▶ _Work required_: Can you quote the text of every item below word for word, leaving the pictures out of your answer?

══ Source records

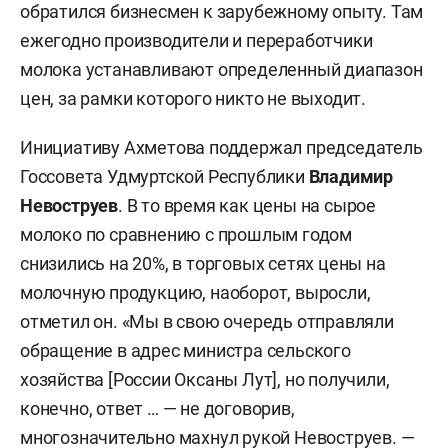
обратился бизнесмен к зарубежному опыту. Там
ежегодно производители и переработчики
молока устанавливают определенный диапазон
цен, за рамки которого никто не выходит.
Инициативу Ахметова поддержал председатель
Госсовета Удмуртской Республики
Владимир
Невоструев
. В то время как цены на сырое
молоко по сравнению с прошлым годом
снизились на 20%, в торговых сетях цены на
молочную продукцию, наоборот, выросли,
отметил он. «Мы в свою очередь отправляли
обращение в адрес министра сельского
хозяйства [России Оксаны Лут], но получили,
конечно, ответ … — не договорив,
многозначительно махнул рукой Невоструев. —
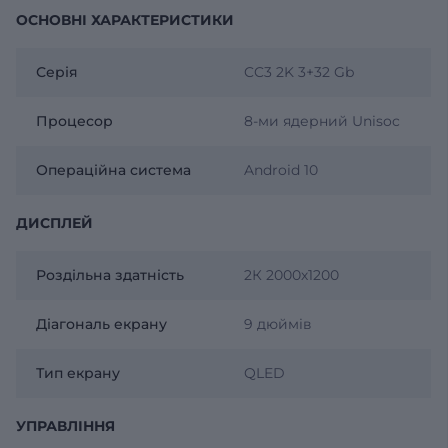
ОСНОВНІ ХАРАКТЕРИСТИКИ
Серія
CC3 2K 3+32 Gb
Процесор
8-ми ядерний Unisoc
Операційна система
Android 10
ДИСПЛЕЙ
Роздільна здатність
2К 2000х1200
Діагональ екрану
9 дюймів
Тип екрану
QLED
УПРАВЛІННЯ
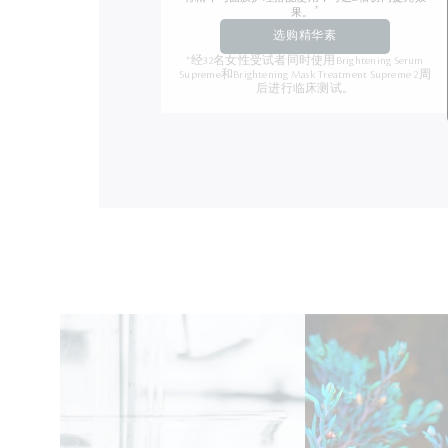
*
果。
选购精华素
*经32名女性受试者同时使用Brightening Serum
Supreme和Brightening Mask Treatment Supreme 2周
后进行临床测试。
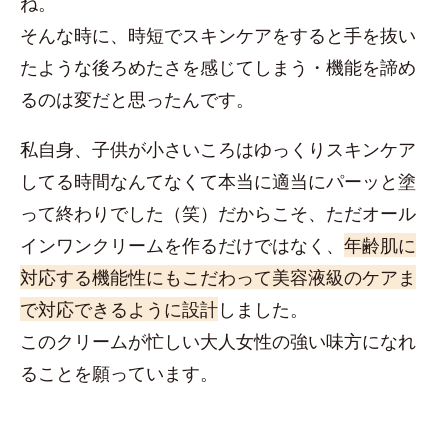
ね。
そんな時に、時短でスキンケアをすると手を抜い
たような後ろめたさを感じてしまう・機能を諦め
るのは変だと思ったんです。
私自身、子供が小さいころはゆっくりスキンケア
してる時間なんてなくて本当に適当にパーッと塗
って終わりでした（笑）だからこそ、ただオール
インワンクリームを作るだけではなく、
年齢肌に
対応する機能性にもこだわって美容液級のケアま
で対応できるように設計
しました。
このクリームが忙しい大人女性の強い味方になれ
ることを願っています。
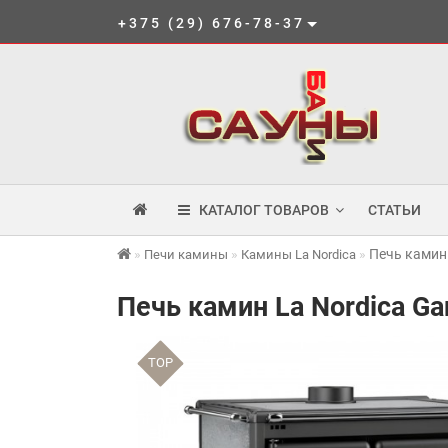
+375 (29) 676-78-37
КАТАЛОГ ТОВАРОВ
СТАТЬИ
Печь камин L
Печи камины
Камины La Nordica
Печь камин La Nordica Gar
TOP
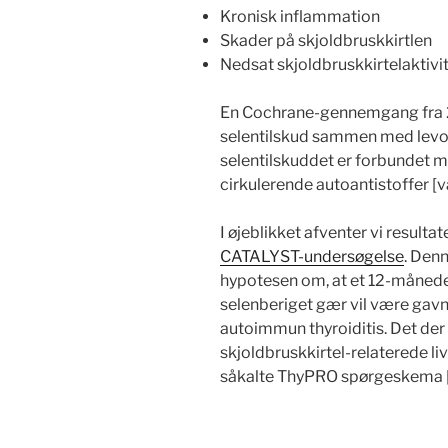
Kronisk inflammation
Skader på skjoldbruskkirtlen
Nedsat skjoldbruskkirtelaktivi
En Cochrane-gennemgang fra 2
selentilskud sammen med levot
selentilskuddet er forbundet 
cirkulerende autoantistoffer [v
I øjeblikket afventer vi resulta
CATALYST-undersøgelse
. Denn
hypotesen om, at et 12-måned
selenberiget gær vil være gavnl
autoimmun thyroiditis. Det der
skjoldbruskkirtel-relaterede li
såkalte ThyPRO spørgeskema [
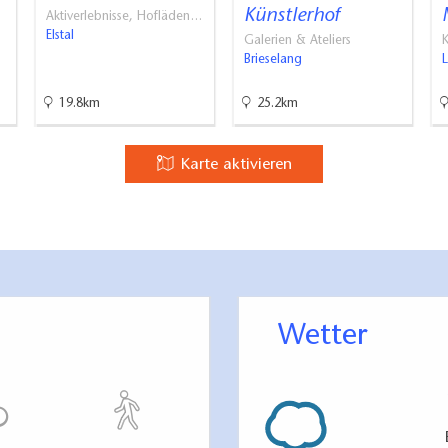
Künstlerhof
Aktiverlebnisse, Hofläden…
Elstal
Galerien & Ateliers
K
Brieselang
19.8km
25.2km
Karte aktivieren
Wetter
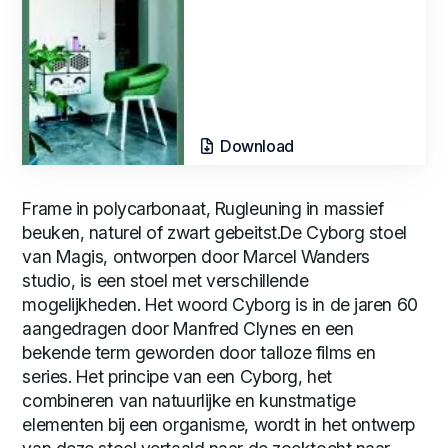
Download
Frame in polycarbonaat, Rugleuning in massief
beuken, naturel of zwart gebeitst.De Cyborg stoel
van Magis, ontworpen door Marcel Wanders
studio, is een stoel met verschillende
mogelijkheden. Het woord Cyborg is in de jaren 60
aangedragen door Manfred Clynes en een
bekende term geworden door talloze films en
series. Het principe van een Cyborg, het
combineren van natuurlijke en kunstmatige
elementen bij een organisme, wordt in het ontwerp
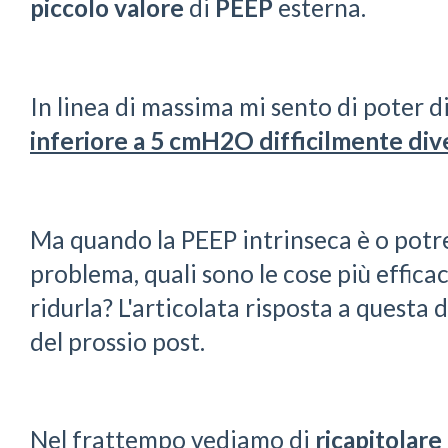
piccolo valore
di
PEEP
esterna.
In linea di massima mi sento di poter 
inferiore a 5 cmH2O difficilmente div
Ma quando la PEEP intrinseca è o potr
problema, quali sono le cose più effica
ridurla? L'articolata risposta a quest
del prossio post.
Nel frattempo vediamo di
ricapitolare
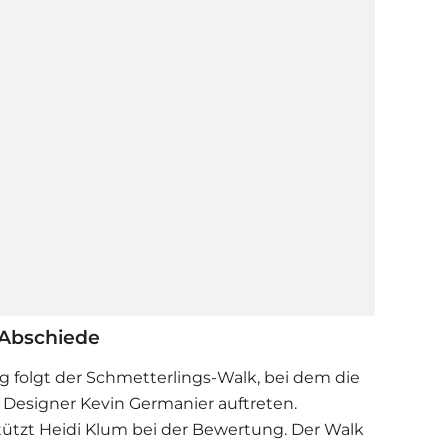
 Abschiede
folgt der Schmetterlings-Walk, bei dem die
 Designer Kevin Germanier auftreten.
tützt
Heidi Klum
bei der Bewertung. Der Walk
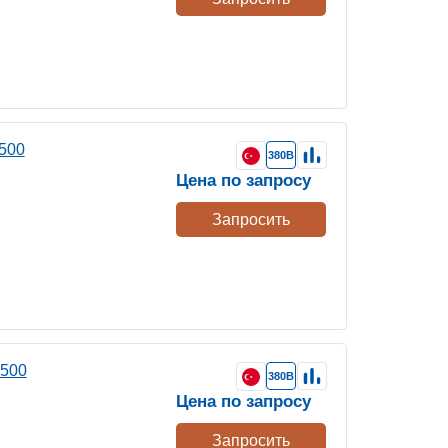
500
380В
Цена по запросу
Запросить
 500
380В
Цена по запросу
Запросить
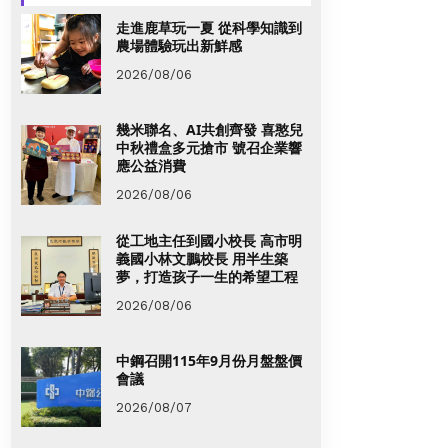
走進鹿草玩一夏 從科學知識到
農場體驗玩出新鮮感
2026/08/06
幾米聯名、AI共創齊發 喜憨兒
中秋禮盒多元搶市 號召企業響
應公益消費
2026/08/06
從工地主任到國小校長 高市明
義國小林文鵬校長 用半生築
夢，打造孩子一生的希望工程
2026/08/06
中鋼召開115年9月份月盤盤價
會議
2026/08/07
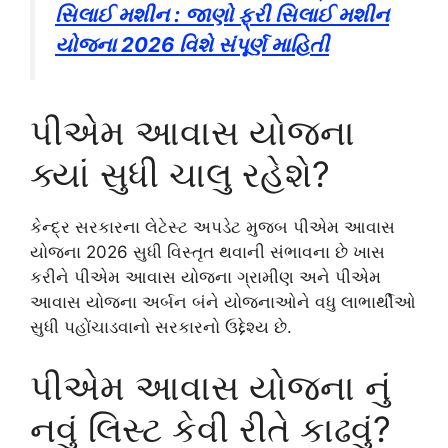
સિલાઈ મશીન : જાણો ફ્રી સિલાઈ મશીન
યોજના 2026 વિશે સંપૂર્ણ માહિતી
પીએમ આવાસ યોજના
ક્યાં સુધી ચાલુ રહેશે?
કેન્દ્ર સરકારના લેટેસ્ટ અપડેટ મુજબ પીએમ આવાસ
યોજના 2026 સુધી વિસ્તૃત થવાની સંભાવના છે ખાસ
કરીને પીએમ આવાસ યોજના ગ્રામીણ અને પીએમ
આવાસ યોજના અર્બન બંને યોજનાઓને વધુ લાભાર્થીઓ
સુધી પહોંચાડવાનો સરકારનો ઉદ્દેશ્ય છે.
પીએમ આવાસ યોજના નું
નવું લિસ્ટ કેવી રીતે કાઢવું?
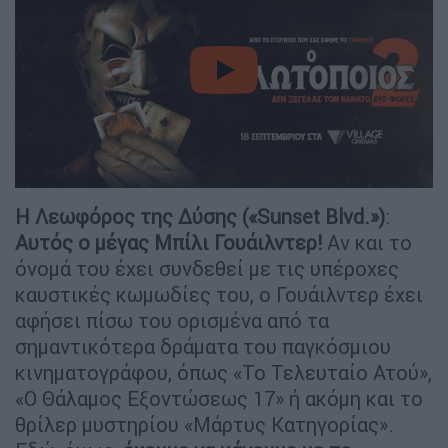
video
Η Λεωφόρος της Δύσης («Sunset Blvd.»)
:
Αυτός ο μέγας Μπίλι Γουάιλντερ!
Αν και το
όνομά του έχει συνδεθεί με τις υπέροχες
καυστικές κωμωδίες του, ο Γουάιλντερ έχει
αφήσει πίσω του ορισμένα από τα
σημαντικότερα δράματα του παγκόσμιου
κινηματογράφου, όπως «Το Τελευταίο Ατού»,
«Ο Θάλαμος Εξοντώσεως 17» ή ακόμη και το
θρίλερ μυστηρίου «Μάρτυς Κατηγορίας».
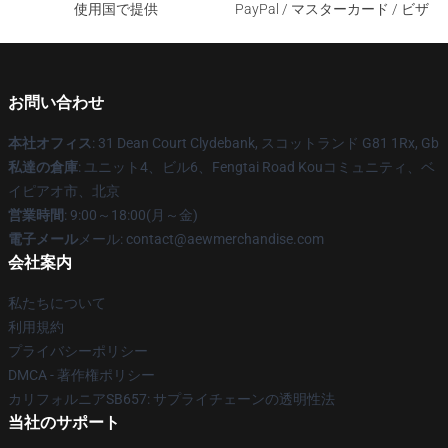
使用国で提供
PayPal / マスターカード / ビザ
お問い合わせ
本社オフィス
: 31 Dean Court Clydebank, スコットランド G81 1Rx, Gb
私達の倉庫
: ユニット4、ビル6、Fengtai Road Kouコミュニティ、ベ
イピアオ市、北京
営業時間
: 9:00～18:00(月～金)
電子メール
メール:
contact@aewmerchandise.com
会社案内
私たちについて
利用規約
プライバシーポリシー
DMCA - 著作権ポリシー
カリフォルニアSB657: サプライチェーンの透明性法
当社のサポート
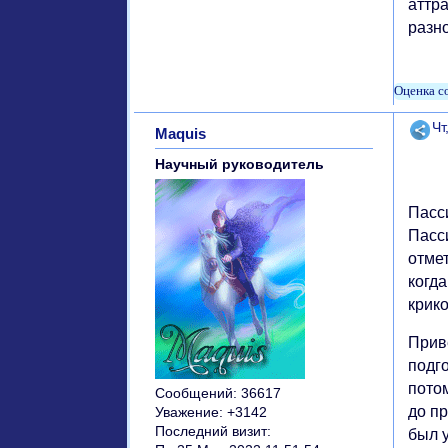
аттр
разн
Поде
Чт
Maquis
Научный руководитель
Пасс
Пасс
отмет
когда
крик
Прив
подг
потом
Сообщений:
36617
до пр
Уважение:
+3142
Последний визит:
был 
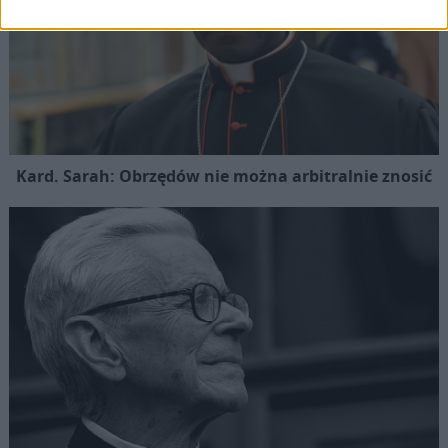
Kard. Sarah: Obrzędów nie można arbitralnie znosić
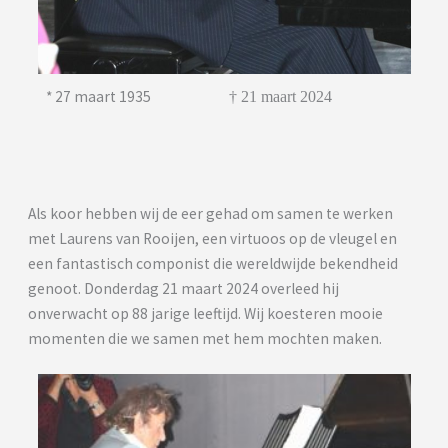
* 27 maart 1935
† 21 maart 2024
Als koor hebben wij de eer gehad om samen te werken
met Laurens van Rooijen, een virtuoos op de vleugel en
een fantastisch componist die wereldwijde bekendheid
genoot. Donderdag 21 maart 2024 overleed hij
onverwacht op 88 jarige leeftijd. Wij koesteren mooie
momenten die we samen met hem mochten maken.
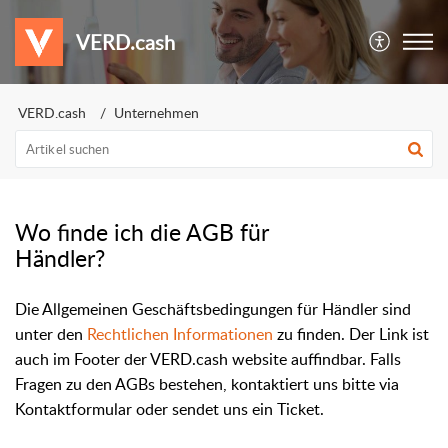
VERD.cash
VERD.cash
Unternehmen
Wo finde ich die AGB für
Händler?
Die Allgemeinen Geschäftsbedingungen für Händler sind
unter den
Rechtlichen Informationen
zu finden. Der Link ist
auch im Footer der VERD.cash website auffindbar
. Falls
Fragen zu den AGBs bestehen, kontaktiert uns bitte via
Kontaktformular oder sendet uns ein Ticket.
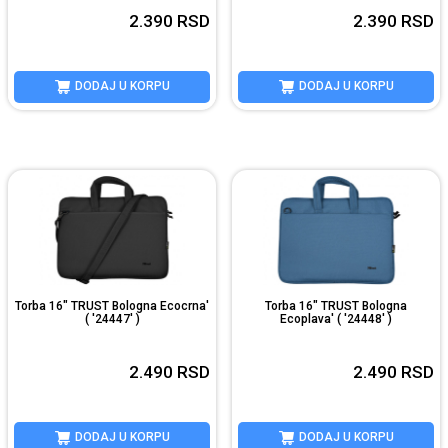
2.390
RSD
2.390
RSD
DODAJ U KORPU
DODAJ U KORPU
Torba 16" TRUST Bologna Ecocrna'
Torba 16" TRUST Bologna
( '24447' )
Ecoplava' ( '24448' )
2.490
RSD
2.490
RSD
DODAJ U KORPU
DODAJ U KORPU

════

▶ _Answer below_:
обратился бизнесмен к зарубежному опыту. Там
ежегодно производители и переработчики
молока устанавливают определенный диапазон
цен, за рамки которого никто не выходит.
Инициативу Ахметова поддержал председатель
Госсовета Удмуртской Республики
Владимир
Невоструев
. В то время как цены на сырое
молоко по сравнению с прошлым годом
снизились на 20%, в торговых сетях цены на
молочную продукцию, наоборот, выросли,
отметил он. «Мы в свою очередь отправляли
обращение в адрес министра сельского
хозяйства [России Оксаны Лут], но получили,
конечно, ответ … — не договорив,
многозначительно махнул рукой Невоструев. —
ОСНОВНІ ХАРАКТЕРИСТИКИ
Серія
CC3 2K 3+32 Gb
Процесор
8-ми ядерний Unisoc
Операційна система
Android 10
ДИСПЛЕЙ
Роздільна здатність
2К 2000х1200
Діагональ екрану
9 дюймів
Тип екрану
QLED
УПРАВЛІННЯ
*
果。
选购精华素
*经32名女性受试者同时使用Brightening Serum
Supreme和Brightening Mask Treatment Supreme 2周
后进行临床测试。
ね。
そんな時に、時短でスキンケアをすると手を抜い
たような後ろめたさを感じてしまう・機能を諦め
るのは変だと思ったんです。
私自身、子供が小さいころはゆっくりスキンケア
してる時間なんてなくて本当に適当にパーッと塗
って終わりでした（笑）だからこそ、ただオール
インワンクリームを作るだけではなく、
年齢肌に
対応する機能性にもこだわって美容液級のケアま
で対応できるように設計
しました。
このクリームが忙しい大人女性の強い味方になれ
ることを願っています。
+375 (29) 676-78-37
КАТАЛОГ ТОВАРОВ
СТАТЬИ
Печь камин L
Печи камины
Камины La Nordica
Печь камин La Nordica Gar
TOP
Kronisk inflammation
Skader på skjoldbruskkirtlen
Nedsat skjoldbruskkirtelaktivi
En Cochrane-gennemgang fra 2
selentilskud sammen med levot
selentilskuddet er forbundet 
cirkulerende autoantistoffer [v
I øjeblikket afventer vi resulta
CATALYST-undersøgelse
. Denn
hypotesen om, at et 12-måned
selenberiget gær vil være gavnl
autoimmun thyroiditis. Det der
skjoldbruskkirtel-relaterede li
såkalte ThyPRO spørgeskema [
Künstlerhof
Aktiverlebnisse, Hofläden…
Elstal
Galerien & Ateliers
K
Brieselang
19.8km
25.2km
Karte aktivieren
Wetter
Download
Frame in polycarbonaat, Rugleuning in massief
beuken, naturel of zwart gebeitst.De Cyborg stoel
van Magis, ontworpen door Marcel Wanders
studio, is een stoel met verschillende
mogelijkheden. Het woord Cyborg is in de jaren 60
aangedragen door Manfred Clynes en een
bekende term geworden door talloze films en
series. Het principe van een Cyborg, het
combineren van natuurlijke en kunstmatige
elementen bij een organisme, wordt in het ontwerp
piccolo valore
di
PEEP
esterna.
In linea di massima mi sento di poter 
inferiore a 5 cmH2O difficilmente div
Ma quando la PEEP intrinseca è o potr
problema, quali sono le cose più effica
ridurla? L'articolata risposta a quest
del prossio post.
Nel frattempo vediamo di
ricapitolare
 Abschiede
folgt der Schmetterlings-Walk, bei dem die
 Designer Kevin Germanier auftreten.
tützt
Heidi Klum
bei der Bewertung. Der Walk
500
380В
Цена по запросу
Запросить
 500
380В
Цена по запросу
Запросить
走進鹿草玩一夏 從科學知識到
農場體驗玩出新鮮感
2026/08/06
幾米聯名、AI共創齊發 喜憨兒
中秋禮盒多元搶市 號召企業響
應公益消費
2026/08/06
從工地主任到國小校長 高市明
義國小林文鵬校長 用半生築
夢，打造孩子一生的希望工程
2026/08/06
中鋼召開115年9月份月盤盤價
會議
2026/08/07
સિલાઈ મશીન : જાણો ફ્રી સિલાઈ મશીન
યોજના 2026 વિશે સંપૂર્ણ માહિતી
પીએમ આવાસ યોજના
ક્યાં સુધી ચાલુ રહેશે?
કેન્દ્ર સરકારના લેટેસ્ટ અપડેટ મુજબ પીએમ આવાસ
યોજના 2026 સુધી વિસ્તૃત થવાની સંભાવના છે ખાસ
કરીને પીએમ આવાસ યોજના ગ્રામીણ અને પીએમ
આવાસ યોજના અર્બન બંને યોજનાઓને વધુ લાભાર્થીઓ
સુધી પહોંચાડવાનો સરકારનો ઉદ્દેશ્ય છે.
પીએમ આવાસ યોજના નું
નવું લિસ્ટ કેવી રીતે કાઢવું?
video
Η Λεωφόρος της Δύσης («Sunset Blvd.»)
:
Αυτός ο μέγας Μπίλι Γουάιλντερ!
Αν και το
όνομά του έχει συνδεθεί με τις υπέροχες
καυστικές κωμωδίες του, ο Γουάιλντερ έχει
αφήσει πίσω του ορισμένα από τα
σημαντικότερα δράματα του παγκόσμιου
κινηματογράφου, όπως «Το Τελευταίο Ατού»,
«Ο Θάλαμος Εξοντώσεως 17» ή ακόμη και το
θρίλερ μυστηρίου «Μάρτυς Κατηγορίας».
使用国で提供
PayPal / マスターカード / ビザ
お問い合わせ
本社オフィス
: 31 Dean Court Clydebank, スコットランド G81 1Rx, Gb
私達の倉庫
: ユニット4、ビル6、Fengtai Road Kouコミュニティ、ベ
イピアオ市、北京
営業時間
: 9:00～18:00(月～金)
電子メール
メール:
contact@aewmerchandise.com
会社案内
私たちについて
利用規約
プライバシーポリシー
DMCA - 著作権ポリシー
カリフォルニアSB657: サプライチェーンの透明性法
当社のサポート
аттр
разн
Поде
Чт
Maquis
Научный руководитель
Пасс
Пасс
отмет
когда
крик
Прив
подг
потом
Сообщений:
36617
до пр
Уважение:
+3142
Последний визит:
был 
Kard. Sarah: Obrzędów nie można arbitralnie znosić
* 27 maart 1935
† 21 maart 2024
Als koor hebben wij de eer gehad om samen te werken
met Laurens van Rooijen, een virtuoos op de vleugel en
een fantastisch componist die wereldwijde bekendheid
genoot. Donderdag 21 maart 2024 overleed hij
onverwacht op 88 jarige leeftijd. Wij koesteren mooie
momenten die we samen met hem mochten maken.
VERD.cash
VERD.cash
Unternehmen
Wo finde ich die AGB für
Händler?
Die Allgemeinen Geschäftsbedingungen für Händler sind
unter den
Rechtlichen Informationen
zu finden. Der Link ist
auch im Footer der VERD.cash website auffindbar
. Falls
Fragen zu den AGBs bestehen, kontaktiert uns bitte via
Kontaktformular oder sendet uns ein Ticket.
2.390
RSD
2.390
RSD
DODAJ U KORPU
DODAJ U KORPU
Torba 16" TRUST Bologna Ecocrna'
Torba 16" TRUST Bologna
( '24447' )
Ecoplava' ( '24448' )
2.490
RSD
2.490
RSD
DODAJ U KORPU
DODAJ U KORPU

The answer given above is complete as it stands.